START Data excerpts

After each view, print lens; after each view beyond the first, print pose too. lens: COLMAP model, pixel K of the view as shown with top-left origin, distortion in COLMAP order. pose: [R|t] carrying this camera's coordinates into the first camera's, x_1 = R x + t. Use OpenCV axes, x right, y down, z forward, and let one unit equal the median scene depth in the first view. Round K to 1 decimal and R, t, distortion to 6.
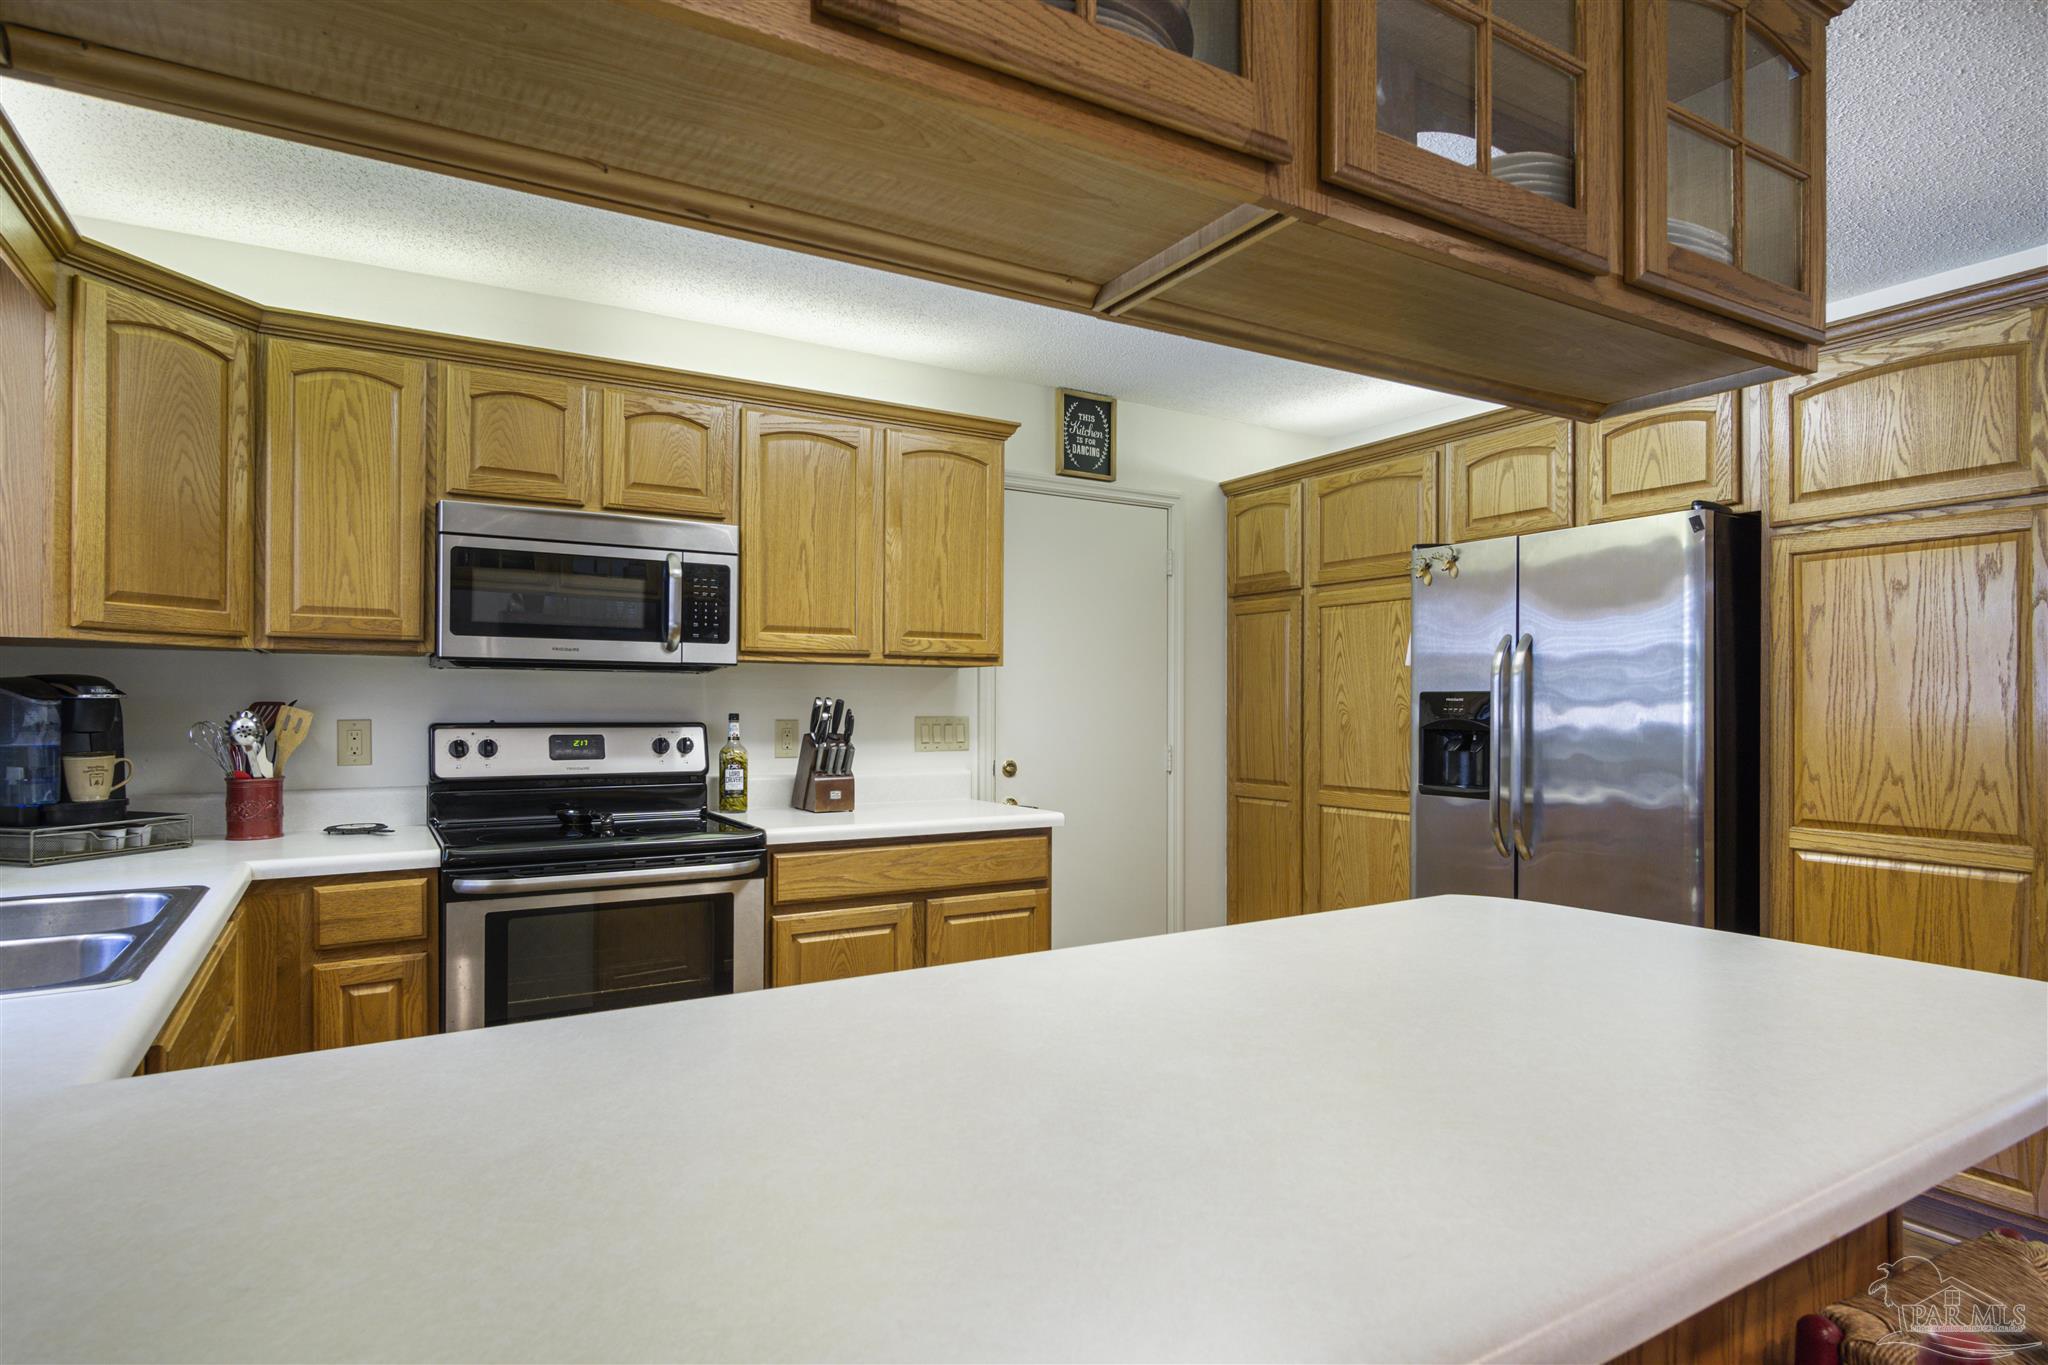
lens RADIAL K [[1096.0, 0, 1012.5], [0, 1096.0, 694.7], [0, 0, 1]] dist [-0.001506, -0.000299]
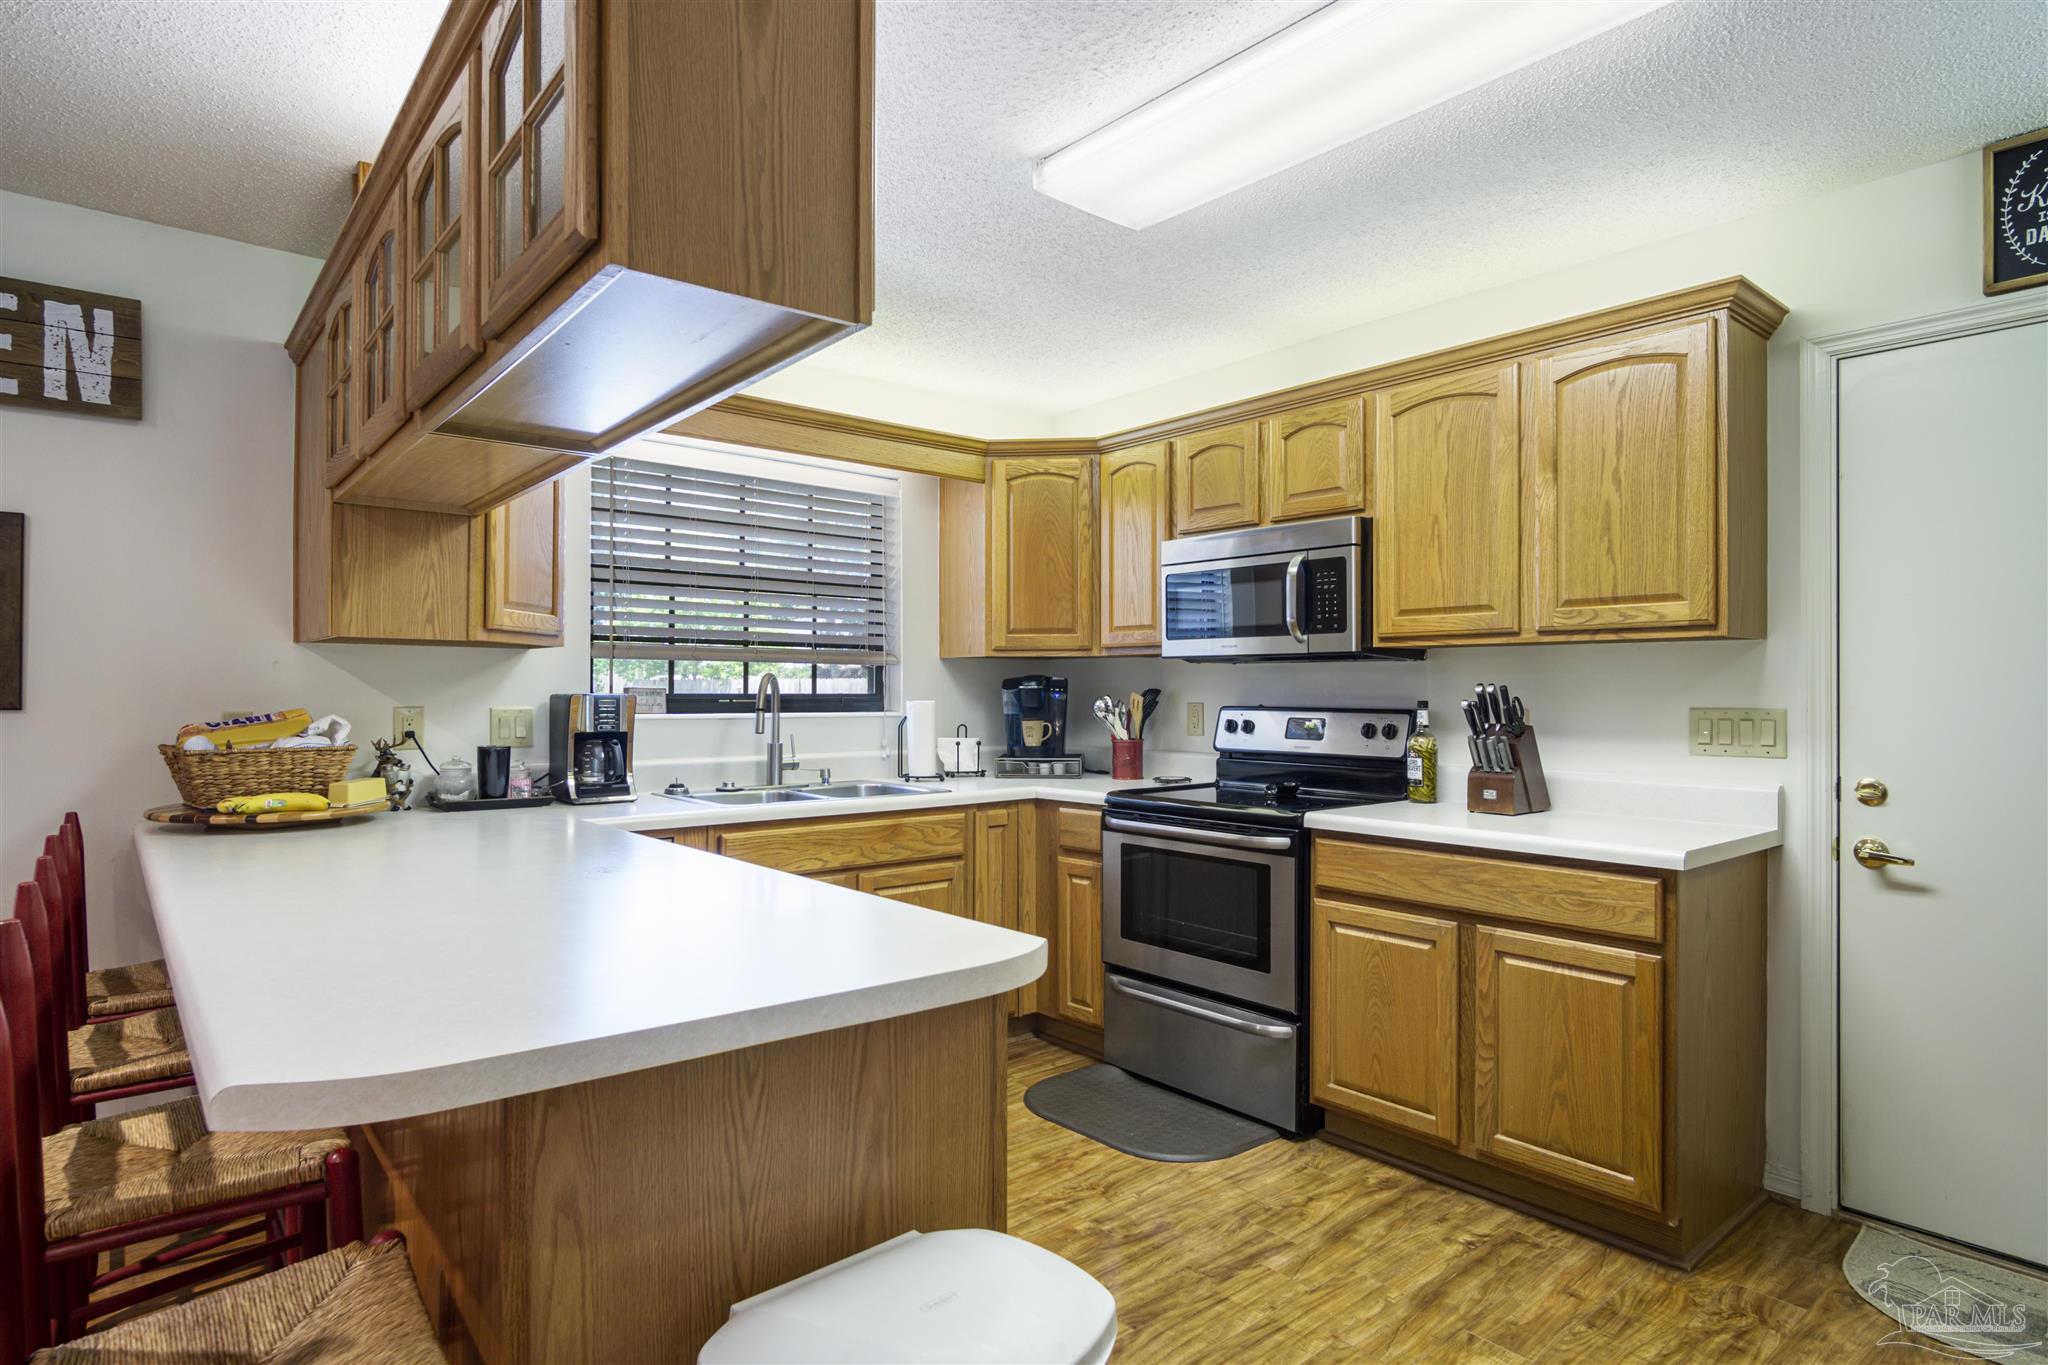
lens RADIAL K [[1101.5, 0, 1024.0], [0, 1101.5, 682.5], [0, 0, 1]] dist [-0.005093, -0.000981]
pose [[0.163294, -0.008760, -0.986539, 0.681012], [0.008295, 0.999937, -0.007506, 0.005621], [0.986543, -0.006957, 0.163357, 0.510695]]
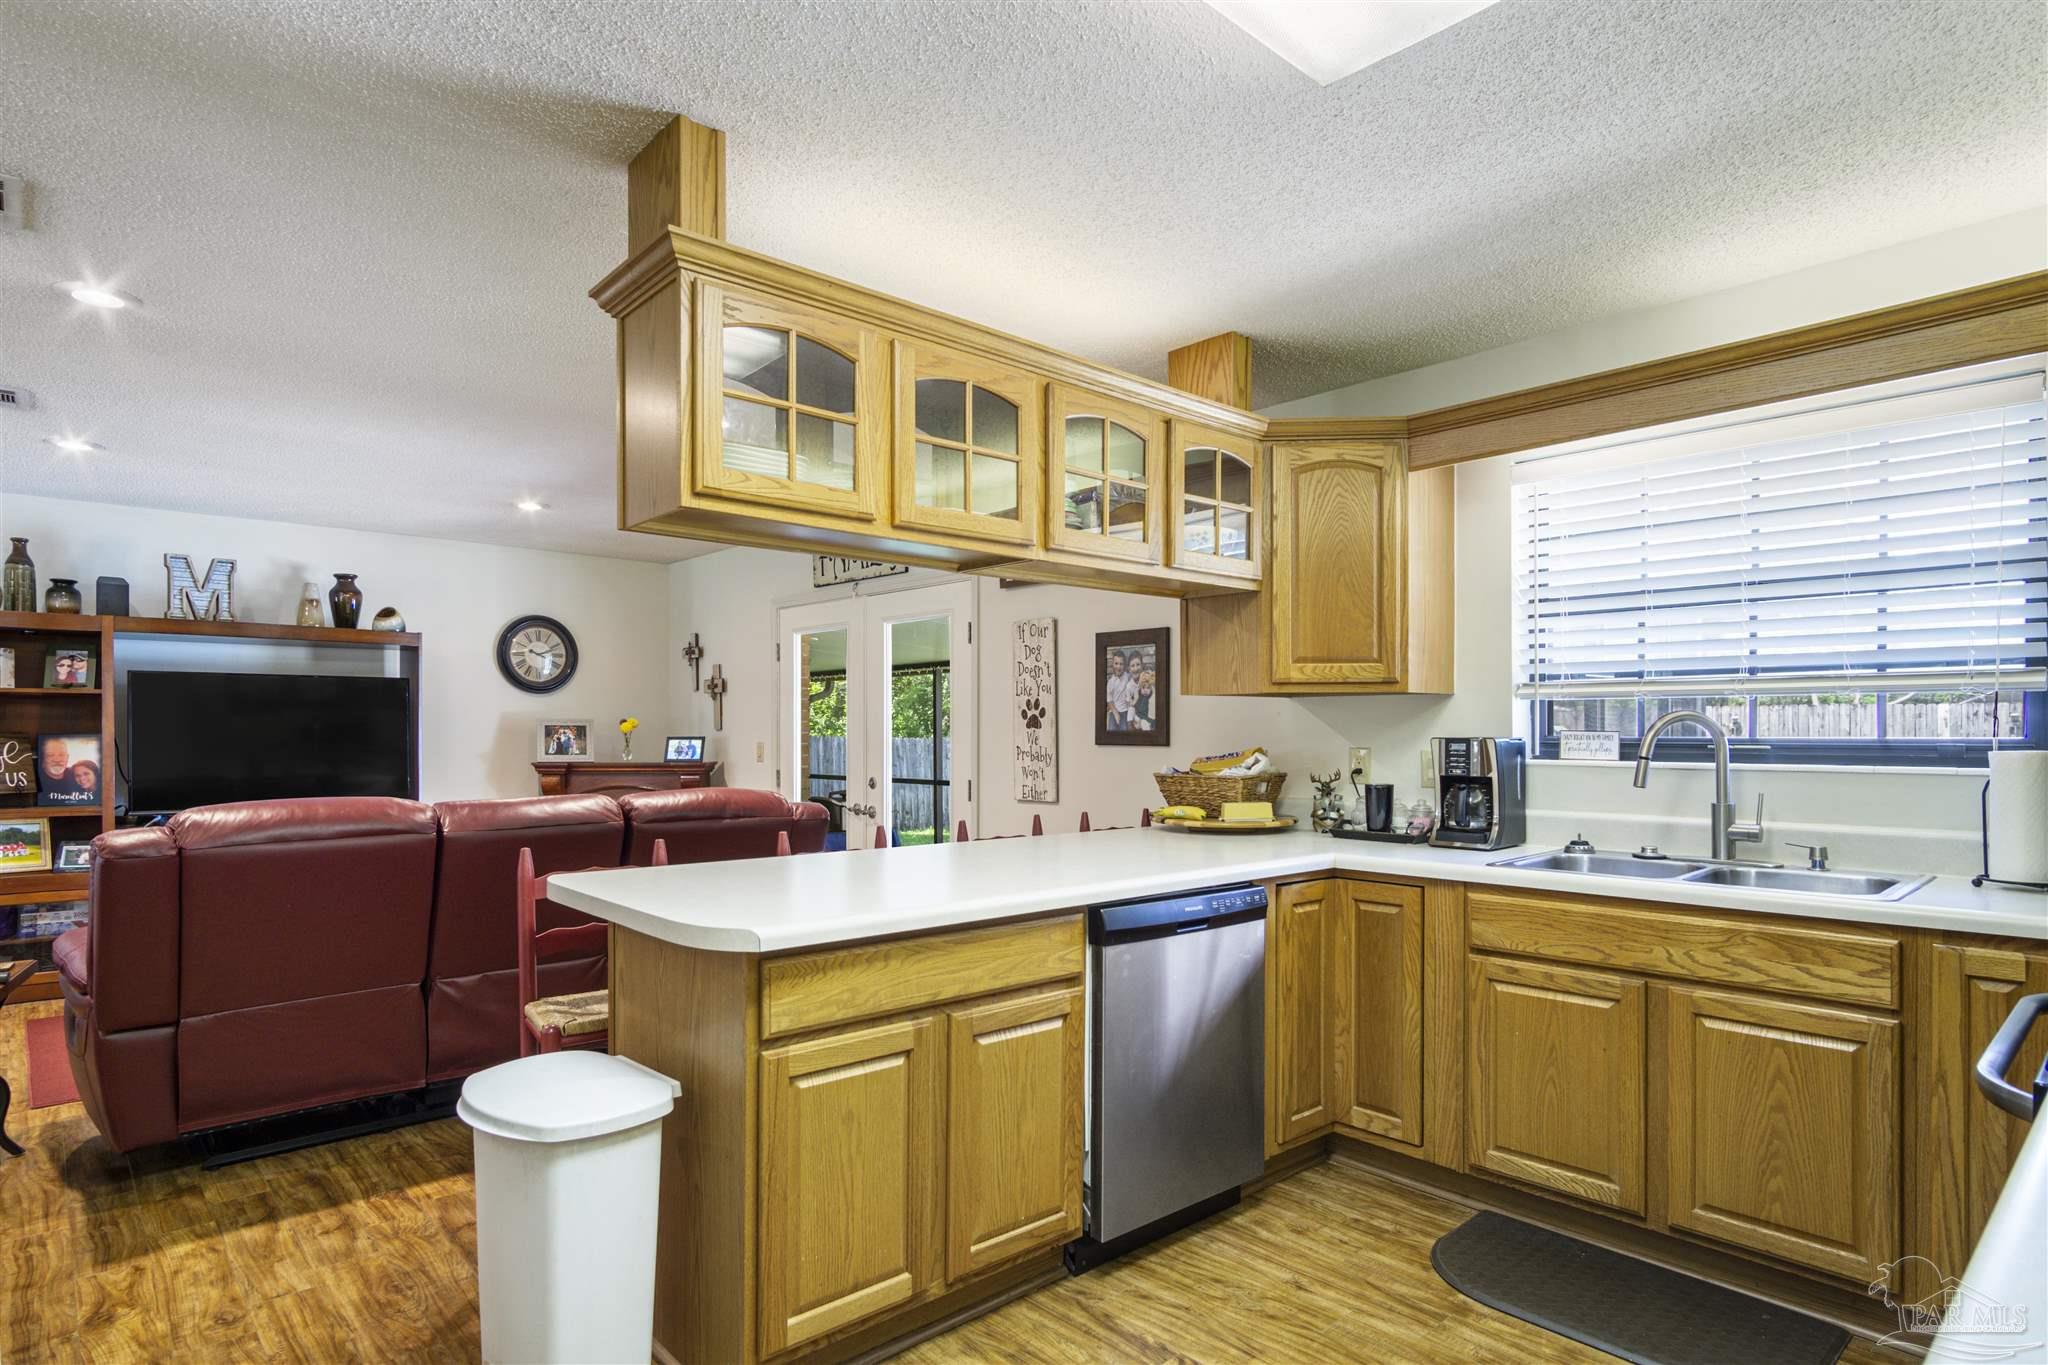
lens RADIAL K [[1095.5, 0, 1008.3], [0, 1095.5, 737.5], [0, 0, 1]] dist [0.001362, 0.000766]
pose [[-0.981597, 0.000324, -0.190966, 0.206843], [0.001452, 0.999982, -0.005768, 0.010662], [0.190961, -0.005940, -0.981580, 1.190536]]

END Data excerpts

Work to complete – Return the material above verbatim, minus the pictures.

Reply to the exercise –
After each view, print lens; after each view beyond the first, print pose too. lens: COLMAP model, pixel K of the view as shown with top-left origin, distortion in COLMAP order. pose: [R|t] carrying this camera's coordinates into the first camera's, x_1 = R x + t. Use OpenCV axes, x right, y down, z forward, and let one unit equal the median scene depth in the first view. Round K to 1 decimal and R, t, distortion to 6.
lens RADIAL K [[1096.0, 0, 1012.5], [0, 1096.0, 694.7], [0, 0, 1]] dist [-0.001506, -0.000299]
lens RADIAL K [[1101.5, 0, 1024.0], [0, 1101.5, 682.5], [0, 0, 1]] dist [-0.005093, -0.000981]
pose [[0.163294, -0.008760, -0.986539, 0.681012], [0.008295, 0.999937, -0.007506, 0.005621], [0.986543, -0.006957, 0.163357, 0.510695]]
lens RADIAL K [[1095.5, 0, 1008.3], [0, 1095.5, 737.5], [0, 0, 1]] dist [0.001362, 0.000766]
pose [[-0.981597, 0.000324, -0.190966, 0.206843], [0.001452, 0.999982, -0.005768, 0.010662], [0.190961, -0.005940, -0.981580, 1.190536]]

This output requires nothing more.